To verify whether the differences detected may contribute to the establishment of a classification model for discriminating the signals collected from serum and saliva samples, PCA and PLS-DA were then performed on the collected spectra. After PCA analysis, the four groups were clustered to a certain extent, and each sample was distributed fairly evenly within its own 95%CI range, with no obvious discrete points (Fig. 5A and B). A PLS-DA classification model analysis of the Raman spectra of the serum samples revealed no aggregation among the four groups and a more concentrated distribution of samples within each group (Fig. 5C), similar to the Raman spectra of the saliva samples (Fig. 5D). There was no marked inter-group difference in the Raman spectra of the serum samples (R² = 0.03, P = 0.453) (Fig. 5E). However, there was a significant difference among the four groups in the saliva samples (R² = 0.08, P < 0.01) (Fig. 5F). Figure 5G and H showed that there could also have influences on the components between samples of the same type. However, the same groups of Raman spectra from the same sample type tended to cluster into one group and showed more similarity. The aggregation effect of grouping was more evident for saliva samples than that for serum samples. ROC analysis further indicated that the area under the curve (AUC) of saliva samples was more than 0.069 (P < 0.001).

Most of the major peaks related to periodontal status and PCOS belonged to lipids and proteins (Table S4). The differences in periodontal parameters, sex hormone levels and cytokine levels between the PCOS and periodontitis groups are presented in Table 1 and Table S3. It was concerned that these two diseases could be interlinked with changes in certain chemical compounds. Therefore, Spearman correlation tests were performed for related hormones and cytokines as well as the average Raman intensities corresponding to proteins and lipids (Tables S5 and S6).

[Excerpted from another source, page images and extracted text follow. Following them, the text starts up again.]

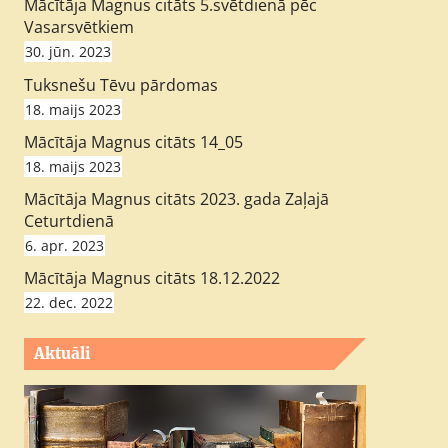
Mācītāja Magnus citāts 5.svētdienā pēc
Vasarsvētkiem
30. jūn. 2023
Tuksnešu Tēvu pārdomas
18. maijs 2023
Mācītāja Magnus citāts 14_05
18. maijs 2023
Mācītāja Magnus citāts 2023. gada Zaļajā
Ceturtdienā
6. apr. 2023
Mācītāja Magnus citāts 18.12.2022
22. dec. 2022
Aktuāli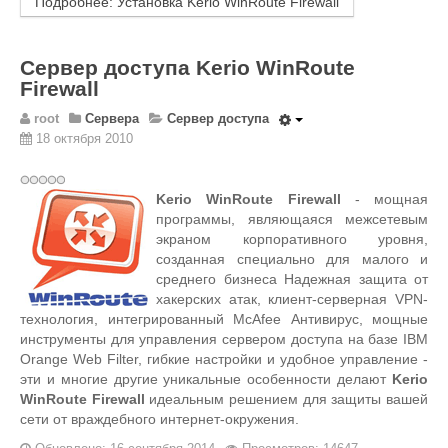
Подробнее: Установка Kerio WinRoute Firewall
Сервер доступа Kerio WinRoute
Firewall
root
Сервера
Сервер доступа
18 октября 2010
Kerio WinRoute Firewall
- мощная
программы, являющаяся межсетевым
экраном корпоративного уровня,
созданная специально для малого и
среднего бизнеса Надежная защита от
хакерских атак, клиент-серверная VPN-
технология, интегрированный McAfee Антивирус, мощные
инструменты для управления сервером доступа на базе IBM
Orange Web Filter, гибкие настройки и удобное управление -
эти и многие другие уникальные особенности делают
Kerio
WinRoute Firewall
идеальным решением для защиты вашей
сети от враждебного интернет-окружения.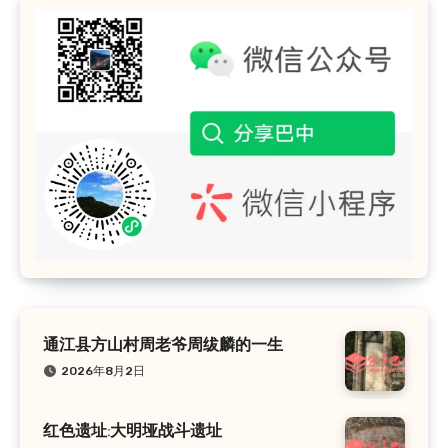
通江县方山村周老爷周绂麟的一生
2026年8月2日
红色遗址:大明垭战斗遗址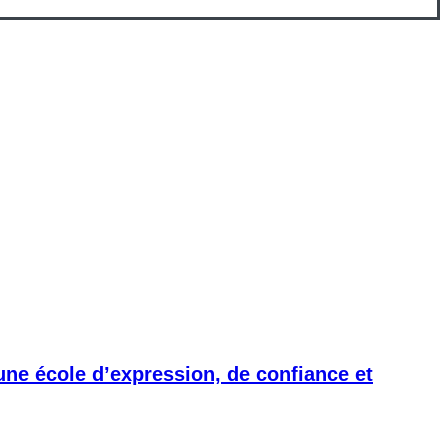
ne école d’expression, de confiance et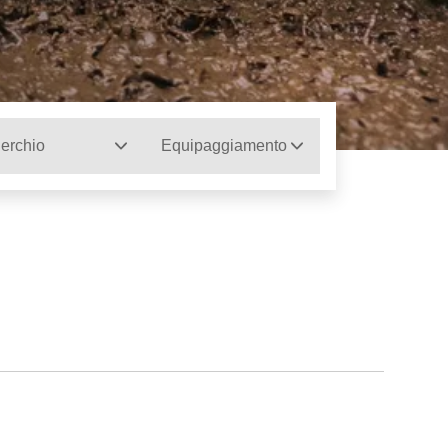
erchio
Equipaggiamento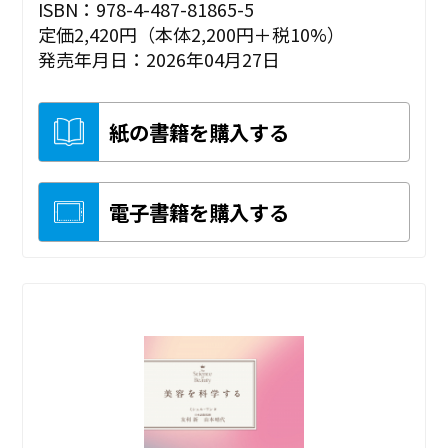
ISBN：978-4-487-81865-5
定価2,420円（本体2,200円＋税10%）
発売年月日：2026年04月27日
紙の書籍を購入する
電子書籍を購入する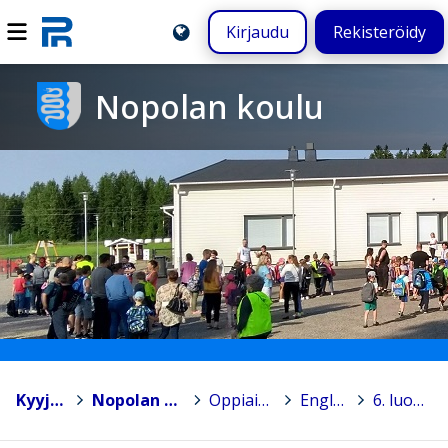
Kirjaudu
Rekisteröidy
Nopolan koulu
Kyyjärvi
>
Nopolan koulu
>
Oppiaineet
>
Englanti
>
6. luokka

The most significantly correlated components existed in the H-Perio group for both serum and saliva samples, followed with the PC-Perio group and the least in the H–H group. These associations, most positively, occurred mainly between hormones and cytokines. In the PC-H group, the level of IL-6 in serum was positively correlated with BOP, PD and Raman average spectral intensity of proteins (value = 0.9, P < 0.05). The levels of T in PC-H group were positively correlated with the levels of MMP-8 (value = 0.9, P < 0.05). The levels of MMP-8 in serum were also positively correlated with BOP (value = 0.462, P < 0.05) and PD (value = 0.538, P < 0.01) in PC-Perio group. The mean salivary Raman spectral intensity attributed to proteins in the H-Perio group was positively correlated with LH/FSH (value = 0.314, P < 0.05) and negatively correlated with the level of IL-17A in saliva (value = -0.373, P < 0.05). The mean salivary Raman spectral intensities of the attributed lipids were positively correlated with LH/FSH (value = 0.357, P < 0.05) in H-Perio group, and the mean salivary Raman intensity of the attributed proteins (value = 0.450, P < 0.01) in PC-Perio groups, and negatively correlated with IL-17A (value = -0.374, P < 0.05) and BOP (value = -0.363, P < 0.05) in H-Perio group. However, in the PC-H group, the mean salivary Raman spectral intensities of the attributed lipids were negatively correlated with the levels of MMP-8 (value = -0.900, P < 0.05).